**Try it:**
Return exactly the lines of the entries, from the one with "thumb tip: (202, 216)" to the last.

Items listed in a dataset:
::::::

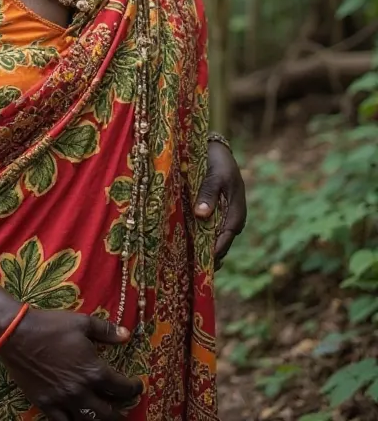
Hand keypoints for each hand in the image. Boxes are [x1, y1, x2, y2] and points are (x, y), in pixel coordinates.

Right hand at [0, 309, 142, 420]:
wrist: (17, 334)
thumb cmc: (51, 326)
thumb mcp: (82, 323)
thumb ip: (107, 331)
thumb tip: (127, 336)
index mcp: (93, 371)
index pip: (121, 388)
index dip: (133, 389)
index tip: (137, 386)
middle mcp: (81, 391)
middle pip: (108, 413)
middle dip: (121, 413)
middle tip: (126, 409)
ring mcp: (63, 401)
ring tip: (106, 418)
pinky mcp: (46, 405)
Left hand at [194, 140, 246, 268]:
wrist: (215, 149)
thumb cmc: (217, 161)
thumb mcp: (215, 175)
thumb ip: (208, 194)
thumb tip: (202, 216)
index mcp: (237, 212)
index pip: (226, 237)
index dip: (215, 251)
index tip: (203, 262)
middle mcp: (231, 219)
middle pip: (220, 243)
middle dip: (207, 256)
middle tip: (191, 270)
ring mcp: (223, 218)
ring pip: (213, 239)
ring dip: (201, 250)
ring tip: (186, 265)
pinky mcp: (213, 215)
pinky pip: (206, 231)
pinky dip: (198, 239)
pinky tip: (184, 248)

::::::

**Answer below:**
thumb tip: (202, 216)
index mcp: (237, 212)
index pip: (226, 237)
index dip: (215, 251)
index tip: (203, 262)
middle mcp: (231, 219)
middle pip: (220, 243)
middle dip: (207, 256)
middle tip: (191, 270)
ring mcp: (223, 218)
ring pip: (213, 239)
ring dip: (201, 250)
ring tip: (186, 265)
pinky mcp: (213, 215)
pinky pip: (206, 231)
pinky dip: (198, 239)
pinky tip: (184, 248)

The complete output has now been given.